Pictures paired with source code
________________________
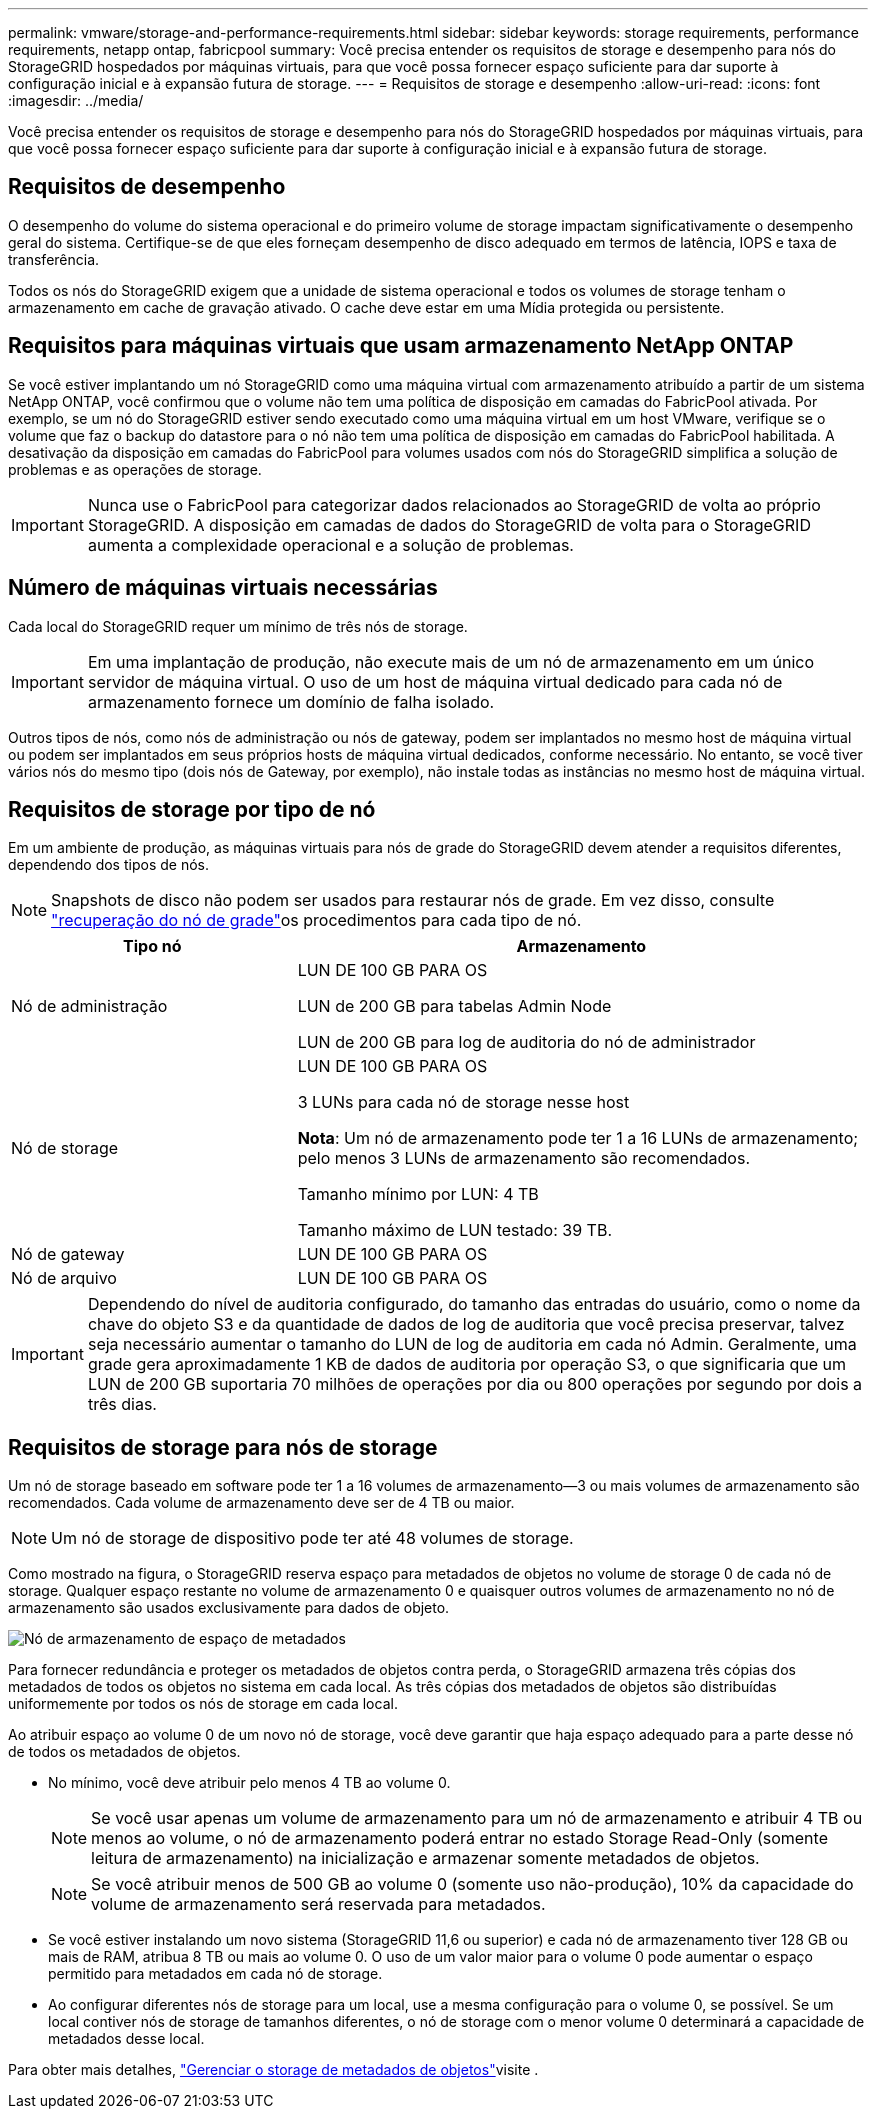 ---
permalink: vmware/storage-and-performance-requirements.html 
sidebar: sidebar 
keywords: storage requirements, performance requirements, netapp ontap, fabricpool 
summary: Você precisa entender os requisitos de storage e desempenho para nós do StorageGRID hospedados por máquinas virtuais, para que você possa fornecer espaço suficiente para dar suporte à configuração inicial e à expansão futura de storage. 
---
= Requisitos de storage e desempenho
:allow-uri-read: 
:icons: font
:imagesdir: ../media/


[role="lead"]
Você precisa entender os requisitos de storage e desempenho para nós do StorageGRID hospedados por máquinas virtuais, para que você possa fornecer espaço suficiente para dar suporte à configuração inicial e à expansão futura de storage.



== Requisitos de desempenho

O desempenho do volume do sistema operacional e do primeiro volume de storage impactam significativamente o desempenho geral do sistema. Certifique-se de que eles forneçam desempenho de disco adequado em termos de latência, IOPS e taxa de transferência.

Todos os nós do StorageGRID exigem que a unidade de sistema operacional e todos os volumes de storage tenham o armazenamento em cache de gravação ativado. O cache deve estar em uma Mídia protegida ou persistente.



== Requisitos para máquinas virtuais que usam armazenamento NetApp ONTAP

Se você estiver implantando um nó StorageGRID como uma máquina virtual com armazenamento atribuído a partir de um sistema NetApp ONTAP, você confirmou que o volume não tem uma política de disposição em camadas do FabricPool ativada. Por exemplo, se um nó do StorageGRID estiver sendo executado como uma máquina virtual em um host VMware, verifique se o volume que faz o backup do datastore para o nó não tem uma política de disposição em camadas do FabricPool habilitada. A desativação da disposição em camadas do FabricPool para volumes usados com nós do StorageGRID simplifica a solução de problemas e as operações de storage.


IMPORTANT: Nunca use o FabricPool para categorizar dados relacionados ao StorageGRID de volta ao próprio StorageGRID. A disposição em camadas de dados do StorageGRID de volta para o StorageGRID aumenta a complexidade operacional e a solução de problemas.



== Número de máquinas virtuais necessárias

Cada local do StorageGRID requer um mínimo de três nós de storage.


IMPORTANT: Em uma implantação de produção, não execute mais de um nó de armazenamento em um único servidor de máquina virtual. O uso de um host de máquina virtual dedicado para cada nó de armazenamento fornece um domínio de falha isolado.

Outros tipos de nós, como nós de administração ou nós de gateway, podem ser implantados no mesmo host de máquina virtual ou podem ser implantados em seus próprios hosts de máquina virtual dedicados, conforme necessário. No entanto, se você tiver vários nós do mesmo tipo (dois nós de Gateway, por exemplo), não instale todas as instâncias no mesmo host de máquina virtual.



== Requisitos de storage por tipo de nó

Em um ambiente de produção, as máquinas virtuais para nós de grade do StorageGRID devem atender a requisitos diferentes, dependendo dos tipos de nós.


NOTE: Snapshots de disco não podem ser usados para restaurar nós de grade. Em vez disso, consulte link:../maintain/grid-node-recovery-procedures.html["recuperação do nó de grade"]os procedimentos para cada tipo de nó.

[cols="1a,2a"]
|===
| Tipo nó | Armazenamento 


 a| 
Nó de administração
 a| 
LUN DE 100 GB PARA OS

LUN de 200 GB para tabelas Admin Node

LUN de 200 GB para log de auditoria do nó de administrador



 a| 
Nó de storage
 a| 
LUN DE 100 GB PARA OS

3 LUNs para cada nó de storage nesse host

*Nota*: Um nó de armazenamento pode ter 1 a 16 LUNs de armazenamento; pelo menos 3 LUNs de armazenamento são recomendados.

Tamanho mínimo por LUN: 4 TB

Tamanho máximo de LUN testado: 39 TB.



 a| 
Nó de gateway
 a| 
LUN DE 100 GB PARA OS



 a| 
Nó de arquivo
 a| 
LUN DE 100 GB PARA OS

|===

IMPORTANT: Dependendo do nível de auditoria configurado, do tamanho das entradas do usuário, como o nome da chave do objeto S3 e da quantidade de dados de log de auditoria que você precisa preservar, talvez seja necessário aumentar o tamanho do LUN de log de auditoria em cada nó Admin. Geralmente, uma grade gera aproximadamente 1 KB de dados de auditoria por operação S3, o que significaria que um LUN de 200 GB suportaria 70 milhões de operações por dia ou 800 operações por segundo por dois a três dias.



== Requisitos de storage para nós de storage

Um nó de storage baseado em software pode ter 1 a 16 volumes de armazenamento--3 ou mais volumes de armazenamento são recomendados. Cada volume de armazenamento deve ser de 4 TB ou maior.


NOTE: Um nó de storage de dispositivo pode ter até 48 volumes de storage.

Como mostrado na figura, o StorageGRID reserva espaço para metadados de objetos no volume de storage 0 de cada nó de storage. Qualquer espaço restante no volume de armazenamento 0 e quaisquer outros volumes de armazenamento no nó de armazenamento são usados exclusivamente para dados de objeto.

image::../media/metadata_space_storage_node.png[Nó de armazenamento de espaço de metadados]

Para fornecer redundância e proteger os metadados de objetos contra perda, o StorageGRID armazena três cópias dos metadados de todos os objetos no sistema em cada local. As três cópias dos metadados de objetos são distribuídas uniformemente por todos os nós de storage em cada local.

Ao atribuir espaço ao volume 0 de um novo nó de storage, você deve garantir que haja espaço adequado para a parte desse nó de todos os metadados de objetos.

* No mínimo, você deve atribuir pelo menos 4 TB ao volume 0.
+

NOTE: Se você usar apenas um volume de armazenamento para um nó de armazenamento e atribuir 4 TB ou menos ao volume, o nó de armazenamento poderá entrar no estado Storage Read-Only (somente leitura de armazenamento) na inicialização e armazenar somente metadados de objetos.

+

NOTE: Se você atribuir menos de 500 GB ao volume 0 (somente uso não-produção), 10% da capacidade do volume de armazenamento será reservada para metadados.

* Se você estiver instalando um novo sistema (StorageGRID 11,6 ou superior) e cada nó de armazenamento tiver 128 GB ou mais de RAM, atribua 8 TB ou mais ao volume 0. O uso de um valor maior para o volume 0 pode aumentar o espaço permitido para metadados em cada nó de storage.
* Ao configurar diferentes nós de storage para um local, use a mesma configuração para o volume 0, se possível. Se um local contiver nós de storage de tamanhos diferentes, o nó de storage com o menor volume 0 determinará a capacidade de metadados desse local.


Para obter mais detalhes, link:../admin/managing-object-metadata-storage.html["Gerenciar o storage de metadados de objetos"]visite .
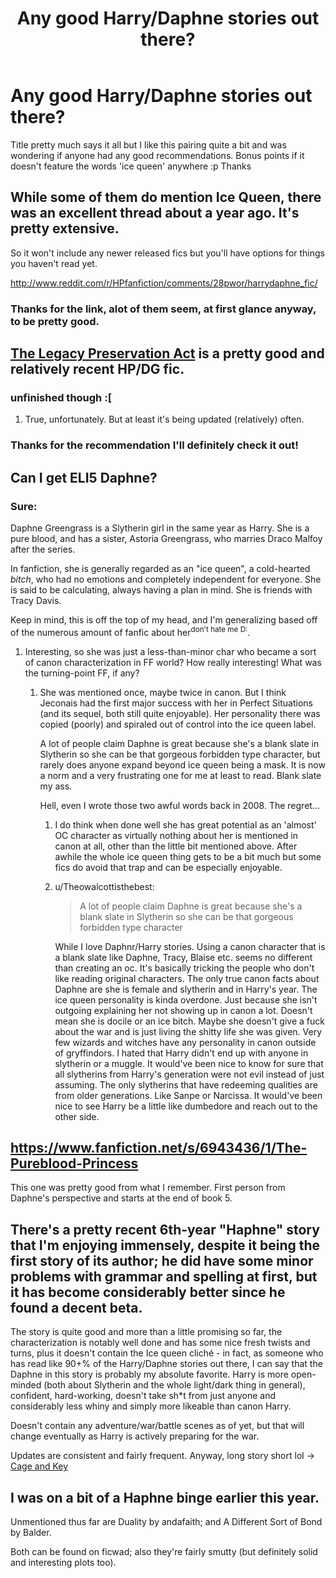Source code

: #+TITLE: Any good Harry/Daphne stories out there?

* Any good Harry/Daphne stories out there?
:PROPERTIES:
:Author: joker8765
:Score: 8
:DateUnix: 1433091971.0
:DateShort: 2015-May-31
:FlairText: Request
:END:
Title pretty much says it all but I like this pairing quite a bit and was wondering if anyone had any good recommendations. Bonus points if it doesn't feature the words 'ice queen' anywhere :p Thanks


** While some of them do mention Ice Queen, there was an excellent thread about a year ago. It's pretty extensive.

So it won't include any newer released fics but you'll have options for things you haven't read yet.

[[http://www.reddit.com/r/HPfanfiction/comments/28pwor/harrydaphne_fic/]]
:PROPERTIES:
:Author: LothartheDestroyer
:Score: 3
:DateUnix: 1433106397.0
:DateShort: 2015-Jun-01
:END:

*** Thanks for the link, alot of them seem, at first glance anyway, to be pretty good.
:PROPERTIES:
:Author: joker8765
:Score: 2
:DateUnix: 1433148230.0
:DateShort: 2015-Jun-01
:END:


** [[https://www.fanfiction.net/s/10649604/1/The-Legacy-Preservation-Act][The Legacy Preservation Act]] is a pretty good and relatively recent HP/DG fic.
:PROPERTIES:
:Author: razminr11
:Score: 2
:DateUnix: 1433114754.0
:DateShort: 2015-Jun-01
:END:

*** unfinished though :[
:PROPERTIES:
:Author: TurtlePig
:Score: 1
:DateUnix: 1433117219.0
:DateShort: 2015-Jun-01
:END:

**** True, unfortunately. But at least it's being updated (relatively) often.
:PROPERTIES:
:Author: razminr11
:Score: 1
:DateUnix: 1433118298.0
:DateShort: 2015-Jun-01
:END:


*** Thanks for the recommendation I'll definitely check it out!
:PROPERTIES:
:Author: joker8765
:Score: 1
:DateUnix: 1433148262.0
:DateShort: 2015-Jun-01
:END:


** Can I get ELI5 Daphne?
:PROPERTIES:
:Author: redditj4
:Score: 1
:DateUnix: 1433188813.0
:DateShort: 2015-Jun-02
:END:

*** Sure:

Daphne Greengrass is a Slytherin girl in the same year as Harry. She is a pure blood, and has a sister, Astoria Greengrass, who marries Draco Malfoy after the series.

In fanfiction, she is generally regarded as an "ice queen", a cold-hearted /bitch/, who had no emotions and completely independent for everyone. She is said to be calculating, always having a plan in mind. She is friends with Tracy Davis.

Keep in mind, this is off the top of my head, and I'm generalizing based off of the numerous amount of fanfic about her^{don't hate me D:}.
:PROPERTIES:
:Score: 1
:DateUnix: 1433191007.0
:DateShort: 2015-Jun-02
:END:

**** Interesting, so she was just a less-than-minor char who became a sort of canon characterization in FF world? How really interesting! What was the turning-point FF, if any?
:PROPERTIES:
:Author: redditj4
:Score: 1
:DateUnix: 1433191272.0
:DateShort: 2015-Jun-02
:END:

***** She was mentioned once, maybe twice in canon. But I think Jeconais had the first major success with her in Perfect Situations (and its sequel, both still quite enjoyable). Her personality there was copied (poorly) and spiraled out of control into the ice queen label.

A lot of people claim Daphne is great because she's a blank slate in Slytherin so she can be that gorgeous forbidden type character, but rarely does anyone expand beyond ice queen being a mask. It is now a norm and a very frustrating one for me at least to read. Blank slate my ass.

Hell, even I wrote those two awful words back in 2008. The regret...
:PROPERTIES:
:Author: scaryisntit
:Score: 1
:DateUnix: 1433197388.0
:DateShort: 2015-Jun-02
:END:

****** I do think when done well she has great potential as an 'almost' OC character as virtually nothing about her is mentioned in canon at all, other than the little bit mentioned above. After awhile the whole ice queen thing gets to be a bit much but some fics do avoid that trap and can be especially enjoyable.
:PROPERTIES:
:Author: joker8765
:Score: 1
:DateUnix: 1433200086.0
:DateShort: 2015-Jun-02
:END:


****** u/Theowalcottisthebest:
#+begin_quote
  A lot of people claim Daphne is great because she's a blank slate in Slytherin so she can be that gorgeous forbidden type character
#+end_quote

While I love Daphnr/Harry stories. Using a canon character that is a blank slate like Daphne, Tracy, Blaise etc. seems no different than creating an oc. It's basically tricking the people who don't like reading original characters. The only true canon facts about Daphne are she is female and slytherin and in Harry's year. The ice queen personality is kinda overdone. Just because she isn't outgoing explaining her not showing up in canon a lot. Doesn't mean she is docile or an ice bitch. Maybe she doesn't give a fuck about the war and is just living the shitty life she was given. Very few wizards and witches have any personality in canon outside of gryffindors. I hated that Harry didn't end up with anyone in slytherin or a muggle. It would've been nice to know for sure that all slytherins from Harry's generation were not evil instead of just assuming. The only slytherins that have redeeming qualities are from older generations. Like Sanpe or Narcissa. It would've been nice to see Harry be a little like dumbedore and reach out to the other side.
:PROPERTIES:
:Author: Theowalcottisthebest
:Score: 1
:DateUnix: 1433259953.0
:DateShort: 2015-Jun-02
:END:


** [[https://www.fanfiction.net/s/6943436/1/The-Pureblood-Princess]]

This one was pretty good from what I remember. First person from Daphne's perspective and starts at the end of book 5.
:PROPERTIES:
:Author: Vestarne
:Score: 1
:DateUnix: 1433304376.0
:DateShort: 2015-Jun-03
:END:


** There's a pretty recent 6th-year "Haphne" story that I'm enjoying immensely, despite it being the first story of its author; he did have some minor problems with grammar and spelling at first, but it has become considerably better since he found a decent beta.

The story is quite good and more than a little promising so far, the characterization is notably well done and has some nice fresh twists and turns, plus it doesn't contain the Ice queen cliché - in fact, as someone who has read like 90+% of the Harry/Daphne stories out there, I can say that the Daphne in this story is probably my absolute favorite. Harry is more open-minded (both about Slytherin and the whole light/dark thing in general), confident, hard-working, doesn't take sh*t from just anyone and considerably less whiny and simply more likeable than canon Harry.

Doesn't contain any adventure/war/battle scenes as of yet, but that will change eventually as Harry is actively preparing for the war.

Updates are consistent and fairly frequent. Anyway, long story short lol -> [[https://www.fanfiction.net/s/11022385/1/Cage-and-Key][Cage and Key]]
:PROPERTIES:
:Author: aeoncss
:Score: 1
:DateUnix: 1433462378.0
:DateShort: 2015-Jun-05
:END:


** I was on a bit of a Haphne binge earlier this year.

Unmentioned thus far are Duality by andafaith; and A Different Sort of Bond by Balder.

Both can be found on ficwad; also they're fairly smutty (but definitely solid and interesting plots too).
:PROPERTIES:
:Author: aldonius
:Score: 1
:DateUnix: 1436306282.0
:DateShort: 2015-Jul-08
:END:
________________________
# YOUR GOAL
Which lines of the data hold the string "media"? Return each of them.

# THE ANSWER
:imagesdir: ../media/
image::../media/metadata_space_storage_node.png[Nó de armazenamento de espaço de metadados]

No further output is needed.